Les souvenirs de cet événement sont flous. S.A.T. ne sait plus combien d’infirmières étaient là. Ni même combien de temps l’opération a duré. Cela me semble encore être une éternité. Je ne sais même pas comment je suis passée de cette salle à ma chambre. C’était vraiment, vraiment horrible.

Lorsqu’on lui demande si elle a signé un quelconque document autorisant les médecins à faire cette opération, elle assure que non. Ni moi ni mon mari n’avons signé de papier.

La stérilisation des femmes autochtones au Canada

  • En 2017, une étude menée par la sénatrice Yvonne Boyer et la Dre Judith Bartlett, a montré que la stérilisation forcée de femmes autochtones n'est pas seulement une partie honteuse de l'histoire canadienne, mais qu'elle a encore cours en Alberta, en Saskatchewan, au Manitoba, en Ontario et dans les territoires.
  • Le Comité des Nations unies contre la torture s'est déjà dit préoccupé par la stérilisation extensive forcée ou contrainte de femmes et de filles autochtones au Canada, y compris de récents cas en Saskatchewan.

S.A.T. a mis du temps à parler de cette histoire.

Elle a tenté de contacter des avocats à plusieurs reprises, longtemps en vain. Aucun ne répondait à ses appels.

Jusqu’à ce qu’elle rencontre Alisa Lombard. Elle est notre sauveuse. Elle croit en nous. Elle nous a déjà emmenées si loin, lâche S.A.T.

Alisa Lombard.

L'avocate Alisa Lombard porte devant les tribunaux deux demandes d'actions collectives.

Photo : Gracieuseté : Semaganis Worme Lombard

Nous, ce sont toutes ces femmes qui ont déposé devant la Cour de Saskatchewan un recours collectif mené par Me Lombard.
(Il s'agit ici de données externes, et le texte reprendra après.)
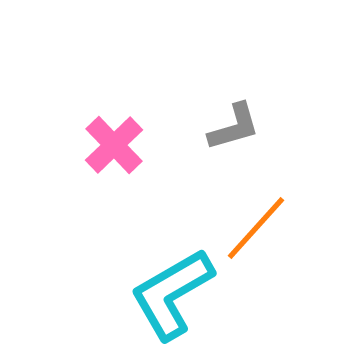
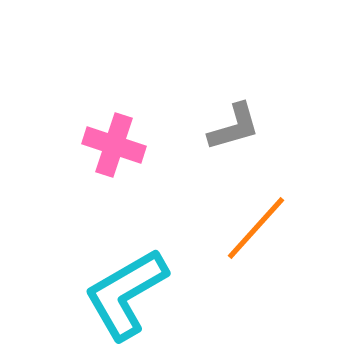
pink cross: rotated 28 degrees counterclockwise
cyan L-shape: moved 46 px left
Ce sont elles qui ont donné à S.A.T. la force de raconter son histoire, dit-elle, alors que pendant de nombreuses années, elle avait plutôt choisi d’enfermer cet événement dans une boîte.

J’ai tout bloqué dans ma tête. Mais quand j’ai vu des femmes sortir du silence, j’ai décidé de parler moi aussi, dit-elle.

Je sais que je n’aurais pas dû me sentir bien quand j’ai appris que d’autres femmes avaient vécu la même chose, mais j’étais soulagée. Je me sentais moins seule, je pouvais partager ce que j’avais vécu avec d’autres femmes.

Une citation de S.A.T., victime présumée de stérilisation forcée

Actuellement, deux actions collectives sont menées : l’une au Manitoba et l’autre en Saskatchewan. Elles sont toutes les deux pilotées par Alisa Lombard, au nom d'environ 90 femmes autochtones qui auraient subi une stérilisation sans leur consentement éclairé. Chacune réclame 7 millions de dollars en dommages et intérêts.

Parler fait partie de sa thérapie, même si elle sait que toute sa vie, elle portera une cicatrice dans son âme.

Après cet événement, mon mari était en colère, il ne me regardait plus de la même manière. Moi, j’avais l’impression de ne plus être femme.

Une citation de S.A.T., victime présumée de stérilisation forcée

Une méfiance qui ne disparaît pas

Aujourd’hui, ce sont ses filles qui deviennent des mères. Et évidemment, l'idée qu’il pourrait leur arriver la même chose lui traverse souvent l’esprit et l’angoisse.

Ce n’est que lorsque l’action collective a été lancée que j’ai raconté ce qui m’était arrivé à mes filles. Après ça, je leur ai toujours dit de ne jamais rien signer à l’hôpital sans avoir lu le document, même si c’est pour une urgence. Elles doivent tout lire, insiste S.A.T.

Et pour s’en assurer, elle a toujours fait en sorte d’être là au moment de la naissance de ses petits-enfants. C’était le seul moyen que j’avais pour m’assurer que tout se déroule bien, précise-t-elle. Mais sa peur de l’hôpital et des médecins est toujours bien présente.

Encore aujourd’hui, S.A.T ne fait pas confiance aux médecins. Elle évite à tout prix de les voir, sauf en cas d'urgence.

C’est aussi pour que les choses changent dans le système de santé du pays qu’elle a décidé de parler.

Alors, lorsqu’elle entend les discours de Justin Trudeau sur la situation des Ouïgours en Chine, S.A.T. saute au plafond. Il parle de génocide en Chine. Il devrait plutôt balayer devant sa porte.

* S.A.T. correspond aux initiales de la plaignante, qui a préféré conserver l'anonymat.